Page text:
In order to narrow down the divergences and ensure adequate provisioning by banks, t was suggested that a bank's statutory auditors, if they so desire, could have a dialogue with RBI's Regional Office/ inspectors who carried out the bank's inspection during the previous year with regard to the accounts contributing to the difference.

Pursuant to this, regional offices were advised to forward a list of individual advances, where the variance in the provisioning requirements between the RBI and the bank is above certain cut off levels so that the bank and the statutory auditors take into account the assessment of the RBI while making provisions for loan loss, etc.

The primary responsibility for making adequate provisions for any diminution in the value of loan assets, investment or other assets is that of the bank managements and the statutory auditors. The assessment made by the inspecting officer of the RBI is furnished to the bank to assist the bank management and the statutory auditors in taking a decision in regard to making adequate and necessary provisions in terms of prudential guidelines.

Exercises to complete:
1. Using the passage on bank loan-loss provisioning, answer these:
(a) With whom may a bank's statutory auditors have a dialogue about the accounts contributing to the difference?
(b) What were regional offices advised to forward?
(c) Who bears the primary responsibility for making adequate provisions for any diminution in the value of assets?
2. Carry the passage on bank loan-loss provisioning forward from its final sentence.

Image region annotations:

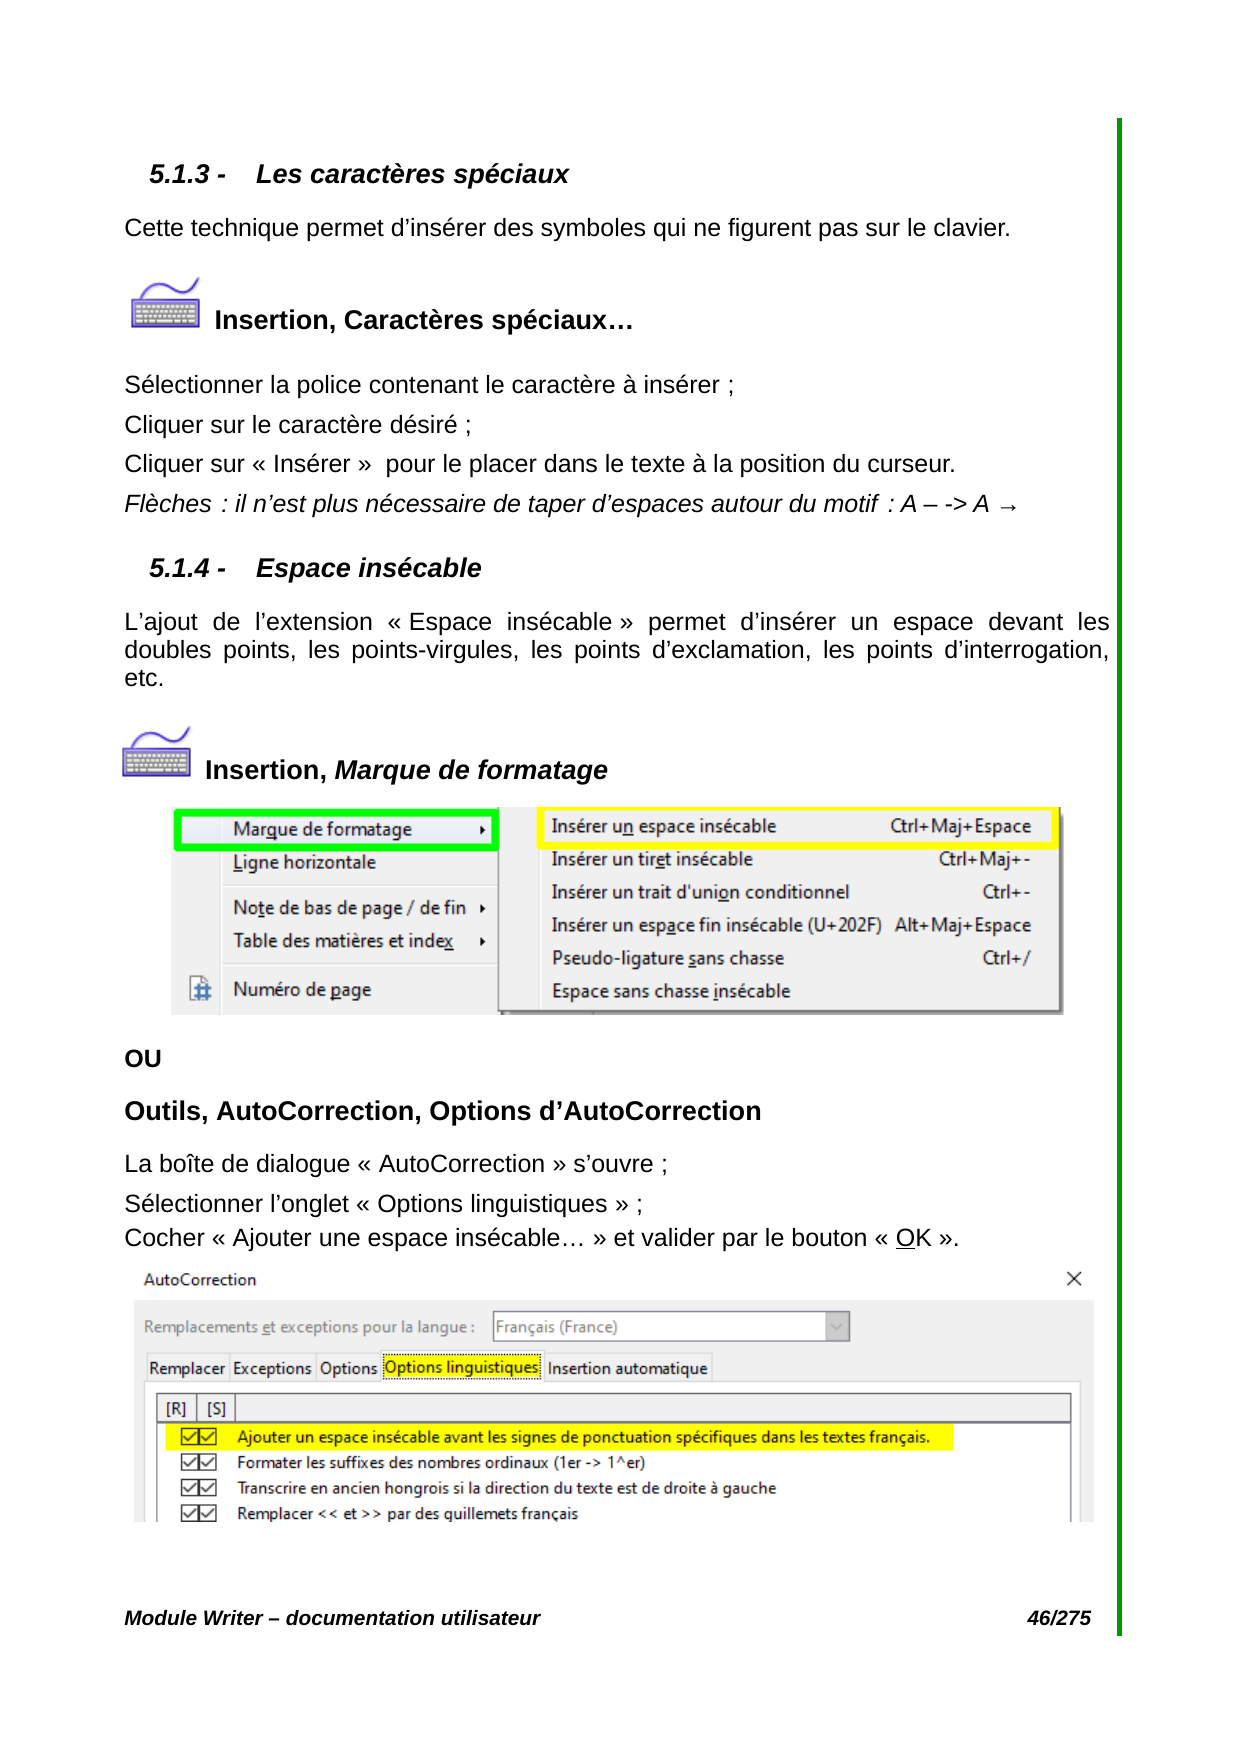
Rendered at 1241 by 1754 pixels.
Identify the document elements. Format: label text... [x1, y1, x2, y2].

text Insertion, Marque de formatage [194, 755, 1111, 785]
picture [133, 1264, 1094, 1522]
text Cocher « Ajouter une espace insécable… » et valider par le bouton « OK ». [124, 1223, 1111, 1251]
text Cette technique permet d’insérer des symboles qui ne figurent pas sur le clavier. [124, 214, 1111, 242]
subtitle Les caractères spéciaux [149, 159, 1111, 190]
text Sélectionner l’onglet « Options linguistiques » ; [124, 1189, 1111, 1217]
picture [118, 715, 194, 791]
text L’ajout de l’extension « Espace insécable » permet d’insérer un espace devant les doubles points, les points-virgules, les points d’exclamation, les points d’interrogation, etc. [124, 608, 1111, 692]
text OU [124, 809, 1111, 1072]
text La boîte de dialogue « AutoCorrection » s’ouvre ; [124, 1150, 1111, 1178]
text Sélectionner la police contenant le caractère à insérer ; [124, 371, 1111, 399]
text Flèches : il n’est plus nécessaire de taper d’espaces autour du motif : A – -> A → [124, 490, 1111, 518]
picture [171, 807, 1064, 1015]
text Insertion, Caractères spéciaux… [203, 305, 1111, 336]
text Outils, AutoCorrection, Options d’AutoCorrection [124, 1096, 1111, 1126]
text Cliquer sur le caractère désiré ; [124, 411, 1111, 438]
subtitle Espace insécable [149, 553, 1111, 584]
text Cliquer sur « Insérer » pour le placer dans le texte à la position du curseur. [124, 450, 1111, 478]
picture [127, 266, 203, 342]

Responses to the tasks:
1.
(a) RBI's Regional Office/inspectors who carried out the bank's inspection during the previous year.
(b) A list of individual advances where the variance in the provisioning requirements between the RBI and the bank is above certain cut off levels.
(c) The bank managements and the statutory auditors.

2.
In conformity with the prudential norms, provisions should be made on the non-performing assets on the basis of classification of assets into prescribed categories as detailed in paragraphs 4 supra. Taking into account the time lag between an account becoming doubtful of recovery, its recognition as such, the realisation of the security and the erosion over time in the value of security charged to the bank, the banks should make provision against sub-standard assets, doubtful assets and loss assets as below:

Loss assets

The entire asset should be written off. If the assets are permitted to remain in the books for any reason, 100 percent of the outstanding should be provided for.

Doubtful assets

  1. 100 percent of the extent to which the advance is not covered by the realisable value of the security to which the bank has a valid recourse and the realisable value is estimated on a realistic basis.

  2. In regard to the secured portion, provision may be made on the following basis, at the rates ranging from 20 percent to 50 percent of the secured portion depending upon the period for which the asset has remained doubtful:

  3. Period for which the advance has been
    considered as doubtful
    Provision requirement (%)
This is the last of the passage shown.